The recent consultation on judicial review raises concerns for how children will hold decision makers to account, says Anita Hurrell, legal and policy officer at Coram Children's Legal Centre.

Legal challenges made in the courts against public bodies are central to the rule of law. Judicial review provides people with one of the most important means they have to challenge abuses of power by the state. As the government’s own consultation paper states, “judicial review is a critical check on the power of the state, providing an effective mechanism for challenging the decisions, acts or omissions of public bodies to ensure that they are lawful”. The threat of judicial review can also act to incentivise good decision making.

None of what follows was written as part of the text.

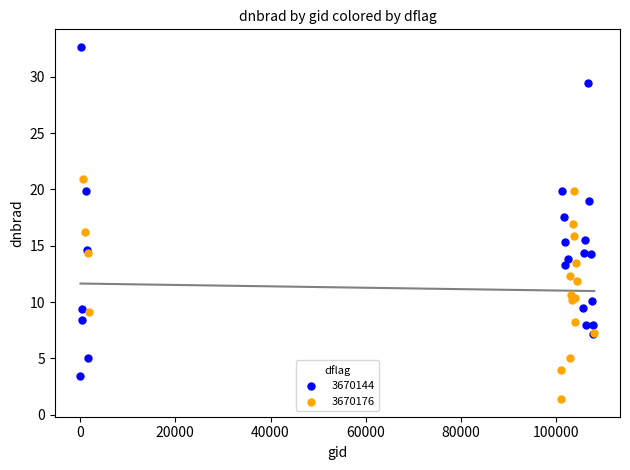

Which series reaches the minimum Y coordinate?

3670176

For children, it is fundamentally important to have accessible mechanisms for challenging unlawful acts or omissions by public bodies. Judicial review can be vital in realising the rights and ensuring the lawful treatment of an individual child by the state, and issues at stake in a judicial review can also have implications for the way central government, local government or any public authority treats children more generally. For example, earlier this year Coram Children’s Legal Centre was involved in a challenge to the lawfulness of a policy that denied 17-year-olds independent adult assistance in police stations despite the fact that at 17 you are still a child. The court held that the policy was unlawful and the case has resulted in this policy being corrected. This and other such cases show that any reforms to judicial review must take full account of the potential impact on children, on children’s access to justice and on a child’s opportunity to be heard in administrative and judicial proceedings affecting them.

Why reform?

The government has said that its proposed reforms to judicial review are intended to act as a disincentive to those considering judicial review whose cases have no merit. But the proposals raise serious concerns because they will have a significant impact on cases that are strong and do have merit. Existing procedures are already available to identify weak cases, including the merits test for legal aid where the claimant is publicly funded (both the lawyer’s assessment and the Legal Aid Agency’s decision to grant funding) and the court’s permission filter (its initial decision on whether a case can proceed further). The Ministry of Justice has not provided adequate evidence that there is a problem to be fixed.

The government has suggested in particular that there is an issue with cases being brought by a person or organisation who has little or no direct interest in the matter. The government is proposing to change the test for who can bring a judicial review, known as “standing”, so that a direct interest will be required. The changes that are proposed would stop non-governmental organisations, charities and faith organisations from bringing challenges where the government acts unlawfully. This would negatively affect organisations that seek to protect children’s rights and welfare by bringing issues to court where individual children would be unable to articulate their rights or access the courts themselves.

The government should not seek to insulate itself from the accountability that judicial review brings, including judicial reviews by those who are not directly affected. Judicial review enables matters to be brought before the courts and ensure decision makers can be called to account.

Legal aid

The government is also proposing changes that would make lawyers less willing to take on judicial review cases where the individual could not afford to pay and was relying on legal aid. The proposed reforms would make judicial review financially risky for legal aid providers, creating a situation where children and young people with strong cases will not be able to find someone willing to assist them to bring their challenge.

Judicial review is a vital remedy for children across all areas of law, and the proposals risk children being denied their right in law to challenge unlawful decisions, including decisions of considerable importance that have safeguarding implications for very vulnerable children and young people.